A transformative plan to create over 210 Indigenous ranger jobs in remote communities and stimulate WA’s regional economy through the creation of a major new parks network will be launched today in Perth.
The plan to convert five million hectares of former pastoral lease properties – collectively twice the size of the South West – into national parks and to have them managed by new Indigenous ranger teams would generate regional tourism opportunities, significant state budget savings and iconic tourism destinations for all Western Australians to enjoy.
The ‘Create Ranger Parks’ plan, launched in Kings Park today, is backed by an unprecedented diversity of non-government, community and Aboriginal organisations, including Reconciliation WA, 4WD peak body Track Care WA, Conservation Council of WA and Indigenous ranger organisations from the southern rangelands.
An independent economic assessment of the plan by Social Ventures Australia found that 212 ranger jobs would be created and further jobs generated in tourism and other industries associated with management of the parks.
The assessment also found that for every dollar invested in the plan, $3.70 of value would be created for Western Australia, of which $2.30 is direct benefit to the WA Government – in priority budget areas such as health, housing and policing.

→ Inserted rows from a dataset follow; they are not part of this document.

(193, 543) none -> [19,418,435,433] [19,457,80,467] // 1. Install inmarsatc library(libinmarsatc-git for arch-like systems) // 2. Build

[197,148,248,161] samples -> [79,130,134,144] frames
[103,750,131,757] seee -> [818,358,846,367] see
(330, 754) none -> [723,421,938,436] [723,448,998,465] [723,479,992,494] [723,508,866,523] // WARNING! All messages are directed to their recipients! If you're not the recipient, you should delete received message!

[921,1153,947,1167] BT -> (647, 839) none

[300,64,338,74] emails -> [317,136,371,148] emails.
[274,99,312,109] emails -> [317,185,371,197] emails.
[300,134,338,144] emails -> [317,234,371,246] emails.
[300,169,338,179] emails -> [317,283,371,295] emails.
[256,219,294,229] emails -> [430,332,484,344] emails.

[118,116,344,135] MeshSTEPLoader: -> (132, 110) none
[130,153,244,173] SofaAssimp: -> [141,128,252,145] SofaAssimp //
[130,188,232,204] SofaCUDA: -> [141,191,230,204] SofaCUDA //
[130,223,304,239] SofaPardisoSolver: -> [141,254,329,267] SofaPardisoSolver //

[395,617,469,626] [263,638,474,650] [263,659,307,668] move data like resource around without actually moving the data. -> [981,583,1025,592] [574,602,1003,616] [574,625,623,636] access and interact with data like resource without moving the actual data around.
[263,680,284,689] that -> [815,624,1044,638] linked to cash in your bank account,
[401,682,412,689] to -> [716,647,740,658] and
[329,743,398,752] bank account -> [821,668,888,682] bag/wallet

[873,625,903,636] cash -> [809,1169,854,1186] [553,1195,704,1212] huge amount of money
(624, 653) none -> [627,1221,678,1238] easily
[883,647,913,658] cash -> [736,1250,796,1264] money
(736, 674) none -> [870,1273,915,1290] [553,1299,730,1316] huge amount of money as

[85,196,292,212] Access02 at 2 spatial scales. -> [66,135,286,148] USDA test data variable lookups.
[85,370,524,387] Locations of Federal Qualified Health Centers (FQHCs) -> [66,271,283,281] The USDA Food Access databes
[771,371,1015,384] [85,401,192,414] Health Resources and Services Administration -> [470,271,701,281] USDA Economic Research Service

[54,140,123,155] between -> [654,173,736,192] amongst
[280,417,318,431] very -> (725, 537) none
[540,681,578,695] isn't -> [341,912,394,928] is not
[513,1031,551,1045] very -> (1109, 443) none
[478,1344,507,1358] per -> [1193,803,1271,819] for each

“This is a breakthrough plan for regional growth that would marry two of Australia’s great success stories – Indigenous ranger programs and national parks – to protect an area of WA’s Outback nearly the size of Tasmania,” said David Mackenzie, WA Outback manager for the Pew Charitable Trusts.
“These properties were purchased by the government for conservation twenty years ago due to their high natural and cultural heritage values. These values need to be protected into the future as part of the conservation reserve and through hands-on management by locally recruited Indigenous rangers,” Mr Mackenzie said.
Indigenous ranger programs are already a success in many parts of Australia, including elsewhere in the state, but this would be the first permanent state-funded ranger program in WA. An assessment for the office of Prime Minister and Cabinet in July this year found Indigenous ranger programs are transformative for communities – offering real jobs in remote areas and producing unmatched results for Indigenous people through improved health, education and social outcomes.
Nyaparu Rose, CEO of the Nyangumarta Warrarn Aboriginal Corporation, supports the proposal to create new Indigenous ranger programs in WA’s Outback, based on the success of the Nyangumarta Warrarn ranger program in WA’s north.
“The ranger program is important because it gets the younger generation out on country, mentored by elders who look after country and our significant cultural sites. The rangers work with our cultural ways but we also bring in professionals and scientists to work with us, to help protect and care for country,” Ms Rose said.
“Living and working on country is like medicine for my people. Being a ranger is meaningful work that gives us hope for the future. But there are not enough ranger jobs in Western Australia, so this proposal is important so that more young people can get out on their country and look after the land,” Ms Rose said.
Under the Create Ranger Parks plan, Indigenous rangers will also manage and maintain essential tourism infrastructure on the new parks, working in conjunction with local communities and volunteer groups to generate new tourism opportunities for all Western Australians.
The Chairperson of WA’s peak four-wheel drive body Track Care WA, Dr John H Collins, said that volunteers from Track Care WA have already assisted with the restoration of pastoral heritage sites on proposed parks.
“We welcome increased management on the former pastoral lease properties. We particularly welcome the opportunity for more Western Australians to access and enjoy these properties now, and into the future,” Dr Collins said.